### Directions
Every line in the records below between the one holding "ss )) | z ss |" and the one holding "Estimation results. Yearly", inclusive, is to be set down exactly; all other lines are to be left out.

= = = =

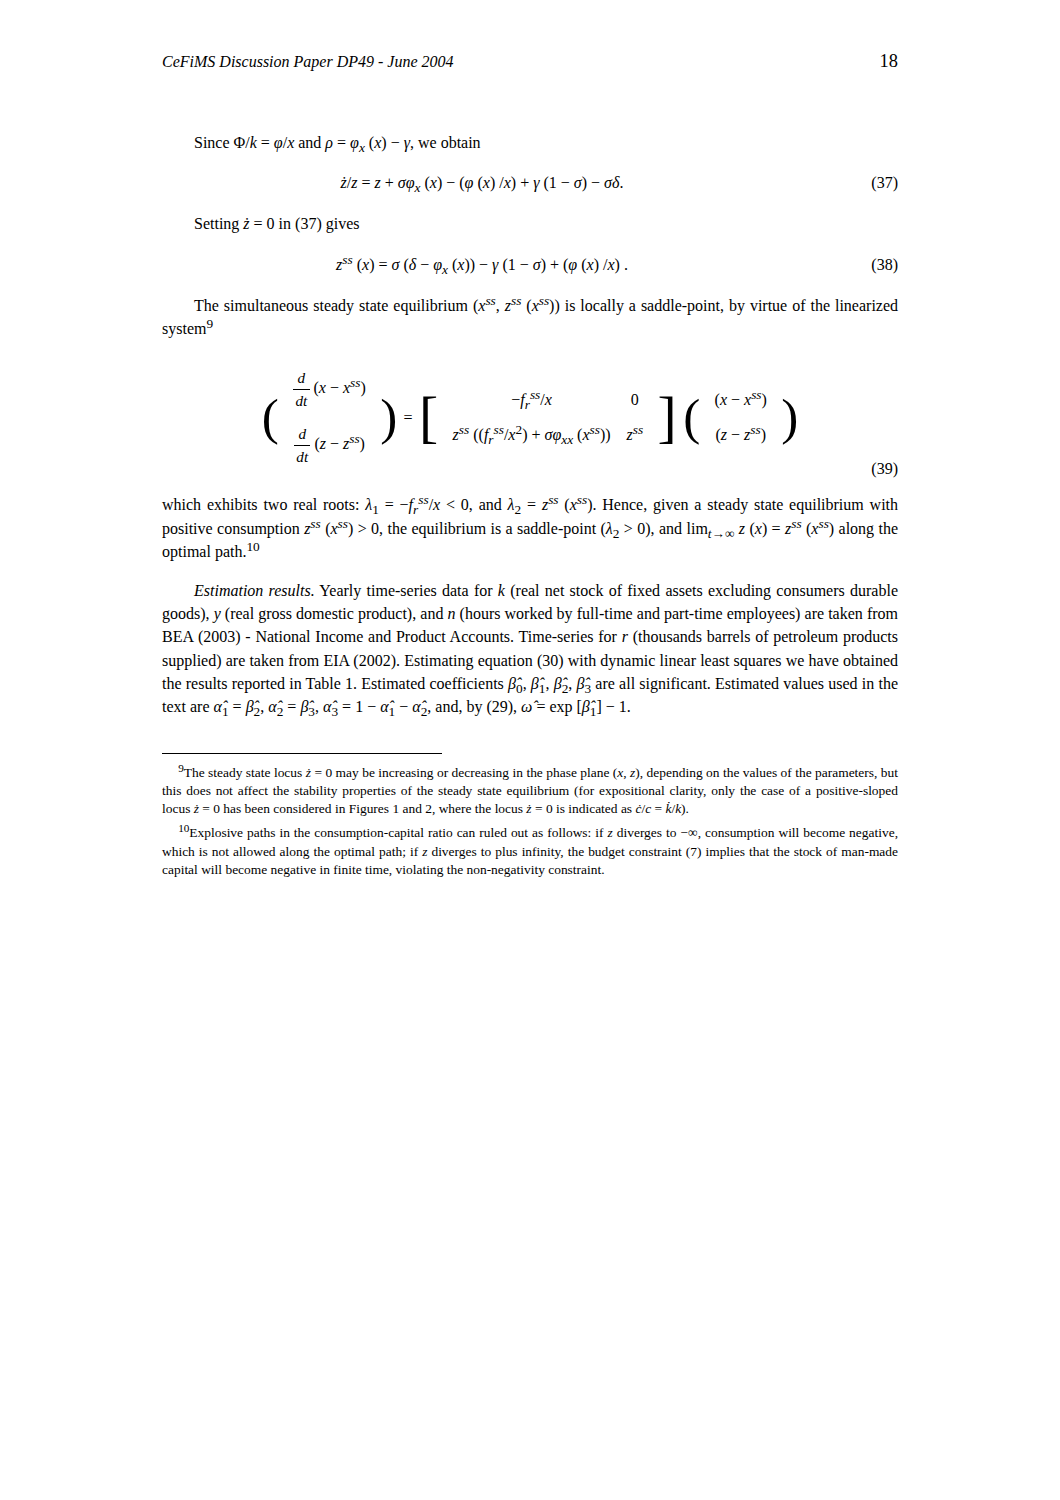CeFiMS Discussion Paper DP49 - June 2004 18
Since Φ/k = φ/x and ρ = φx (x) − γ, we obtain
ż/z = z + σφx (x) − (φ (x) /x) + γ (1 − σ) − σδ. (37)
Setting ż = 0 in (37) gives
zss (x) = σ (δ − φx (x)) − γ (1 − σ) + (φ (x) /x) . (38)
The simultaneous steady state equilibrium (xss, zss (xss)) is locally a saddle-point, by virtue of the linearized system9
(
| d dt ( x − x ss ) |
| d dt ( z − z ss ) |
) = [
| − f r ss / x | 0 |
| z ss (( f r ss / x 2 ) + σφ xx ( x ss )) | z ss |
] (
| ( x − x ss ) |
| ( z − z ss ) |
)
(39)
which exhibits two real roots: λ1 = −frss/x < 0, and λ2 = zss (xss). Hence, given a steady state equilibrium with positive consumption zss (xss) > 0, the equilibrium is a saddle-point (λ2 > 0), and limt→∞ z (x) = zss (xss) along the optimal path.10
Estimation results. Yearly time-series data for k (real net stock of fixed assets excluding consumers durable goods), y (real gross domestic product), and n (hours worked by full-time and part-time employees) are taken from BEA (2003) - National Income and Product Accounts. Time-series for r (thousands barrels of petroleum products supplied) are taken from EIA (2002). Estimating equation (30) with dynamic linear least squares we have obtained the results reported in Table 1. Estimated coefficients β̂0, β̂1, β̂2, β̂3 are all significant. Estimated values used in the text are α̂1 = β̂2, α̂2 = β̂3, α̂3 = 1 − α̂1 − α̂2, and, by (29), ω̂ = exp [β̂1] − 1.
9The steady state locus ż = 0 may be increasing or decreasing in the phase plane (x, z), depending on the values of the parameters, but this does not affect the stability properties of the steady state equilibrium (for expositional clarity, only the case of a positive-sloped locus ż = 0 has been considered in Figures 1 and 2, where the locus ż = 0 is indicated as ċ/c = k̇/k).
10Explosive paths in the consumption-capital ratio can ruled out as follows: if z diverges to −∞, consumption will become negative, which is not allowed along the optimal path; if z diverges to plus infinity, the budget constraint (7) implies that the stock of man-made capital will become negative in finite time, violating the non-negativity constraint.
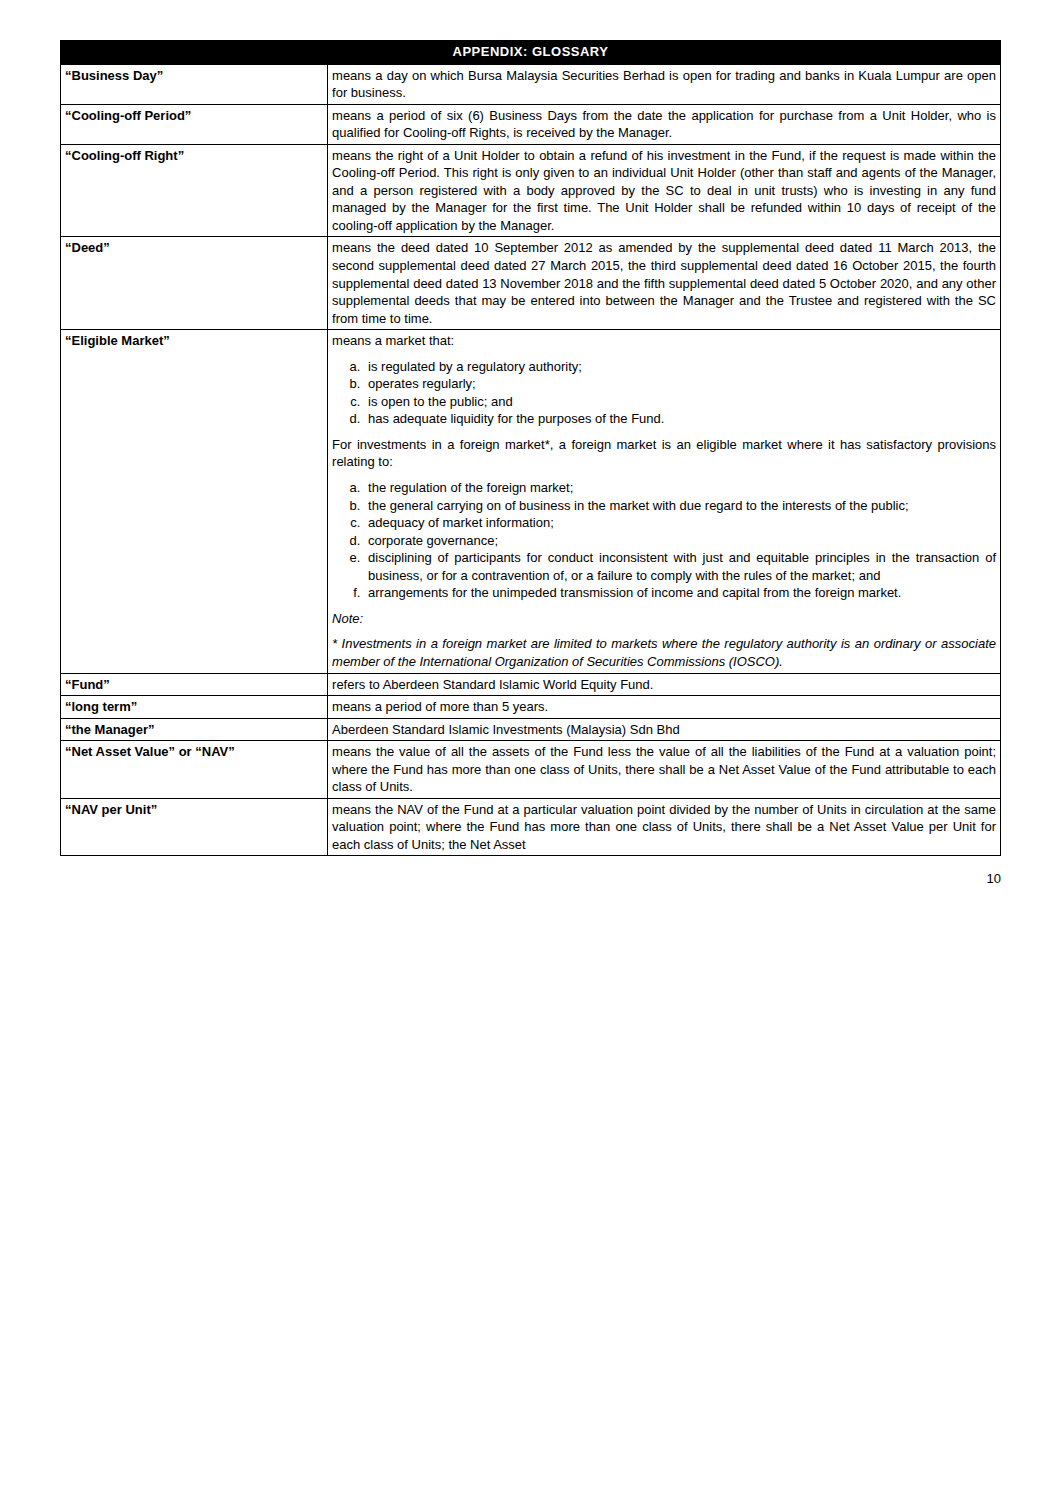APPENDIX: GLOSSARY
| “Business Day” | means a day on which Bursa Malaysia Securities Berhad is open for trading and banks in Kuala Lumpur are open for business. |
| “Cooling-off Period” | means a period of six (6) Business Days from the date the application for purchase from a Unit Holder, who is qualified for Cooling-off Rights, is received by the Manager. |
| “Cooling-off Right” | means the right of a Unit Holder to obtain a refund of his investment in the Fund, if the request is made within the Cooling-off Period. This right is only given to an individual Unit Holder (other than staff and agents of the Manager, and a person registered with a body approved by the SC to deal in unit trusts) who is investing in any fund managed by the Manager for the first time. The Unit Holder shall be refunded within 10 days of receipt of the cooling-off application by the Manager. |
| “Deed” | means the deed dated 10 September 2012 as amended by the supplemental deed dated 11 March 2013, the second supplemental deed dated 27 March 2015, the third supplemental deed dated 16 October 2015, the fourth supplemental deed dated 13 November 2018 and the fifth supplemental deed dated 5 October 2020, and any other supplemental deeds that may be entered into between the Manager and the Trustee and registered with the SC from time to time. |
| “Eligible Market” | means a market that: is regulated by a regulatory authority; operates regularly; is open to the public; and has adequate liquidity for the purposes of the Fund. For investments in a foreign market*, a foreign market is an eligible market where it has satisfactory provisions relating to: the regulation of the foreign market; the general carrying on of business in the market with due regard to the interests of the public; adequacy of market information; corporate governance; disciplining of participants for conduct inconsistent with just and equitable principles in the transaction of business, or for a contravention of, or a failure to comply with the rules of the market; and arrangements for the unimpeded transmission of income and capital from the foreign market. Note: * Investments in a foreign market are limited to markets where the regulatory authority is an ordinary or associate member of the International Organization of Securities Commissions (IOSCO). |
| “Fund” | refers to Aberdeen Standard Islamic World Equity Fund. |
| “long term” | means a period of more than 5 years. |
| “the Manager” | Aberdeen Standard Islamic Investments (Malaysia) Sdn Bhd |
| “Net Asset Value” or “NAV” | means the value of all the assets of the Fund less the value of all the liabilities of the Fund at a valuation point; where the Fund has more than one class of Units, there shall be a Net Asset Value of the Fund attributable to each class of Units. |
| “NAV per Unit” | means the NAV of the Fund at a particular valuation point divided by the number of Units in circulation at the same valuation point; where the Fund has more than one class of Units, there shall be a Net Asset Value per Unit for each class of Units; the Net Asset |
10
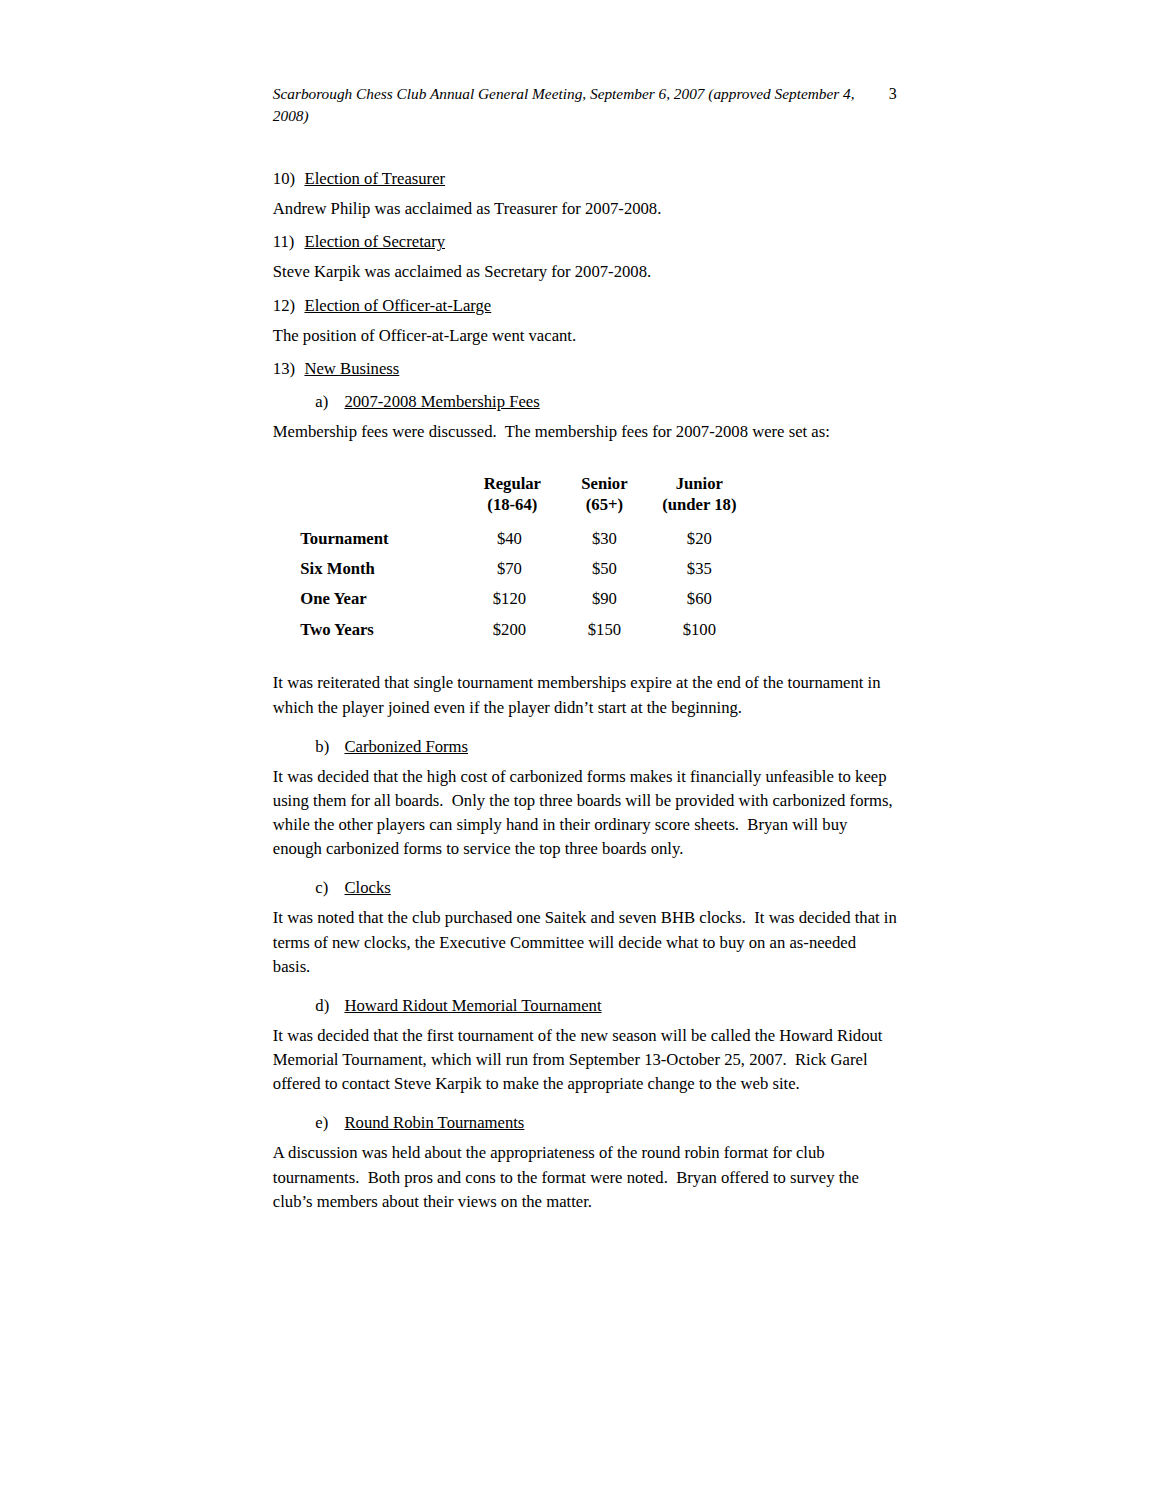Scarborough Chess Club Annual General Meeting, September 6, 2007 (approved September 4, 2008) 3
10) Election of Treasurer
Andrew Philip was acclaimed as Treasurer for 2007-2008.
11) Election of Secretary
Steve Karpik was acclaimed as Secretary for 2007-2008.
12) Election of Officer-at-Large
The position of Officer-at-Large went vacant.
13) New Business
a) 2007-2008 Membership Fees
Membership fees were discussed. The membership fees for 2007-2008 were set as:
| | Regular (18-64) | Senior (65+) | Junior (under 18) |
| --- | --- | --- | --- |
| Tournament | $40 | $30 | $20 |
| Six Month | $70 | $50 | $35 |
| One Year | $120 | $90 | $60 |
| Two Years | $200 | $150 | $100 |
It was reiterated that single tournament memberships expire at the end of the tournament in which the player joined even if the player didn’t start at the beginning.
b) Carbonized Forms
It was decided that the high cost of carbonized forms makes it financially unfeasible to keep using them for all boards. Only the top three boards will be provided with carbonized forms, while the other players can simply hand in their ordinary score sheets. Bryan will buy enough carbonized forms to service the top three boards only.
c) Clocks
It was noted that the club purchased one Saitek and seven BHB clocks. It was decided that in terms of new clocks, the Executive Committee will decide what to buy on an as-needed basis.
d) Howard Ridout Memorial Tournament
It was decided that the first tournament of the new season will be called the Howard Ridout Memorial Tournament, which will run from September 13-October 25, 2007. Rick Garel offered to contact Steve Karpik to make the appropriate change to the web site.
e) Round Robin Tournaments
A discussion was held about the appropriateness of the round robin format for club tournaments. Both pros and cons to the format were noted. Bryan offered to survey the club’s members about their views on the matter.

= = = =

### Exercise result
| z ss (( f r ss / x 2 ) + σφ xx ( x ss )) | z ss |
] (
| ( x − x ss ) |
| ( z − z ss ) |
)
(39)
which exhibits two real roots: λ1 = −frss/x < 0, and λ2 = zss (xss). Hence, given a steady state equilibrium with positive consumption zss (xss) > 0, the equilibrium is a saddle-point (λ2 > 0), and limt→∞ z (x) = zss (xss) along the optimal path.10
Estimation results. Yearly time-series data for k (real net stock of fixed assets excluding consumers durable goods), y (real gross domestic product), and n (hours worked by full-time and part-time employees) are taken from BEA (2003) - National Income and Product Accounts. Time-series for r (thousands barrels of petroleum products supplied) are taken from EIA (2002). Estimating equation (30) with dynamic linear least squares we have obtained the results reported in Table 1. Estimated coefficients β̂0, β̂1, β̂2, β̂3 are all significant. Estimated values used in the text are α̂1 = β̂2, α̂2 = β̂3, α̂3 = 1 − α̂1 − α̂2, and, by (29), ω̂ = exp [β̂1] − 1.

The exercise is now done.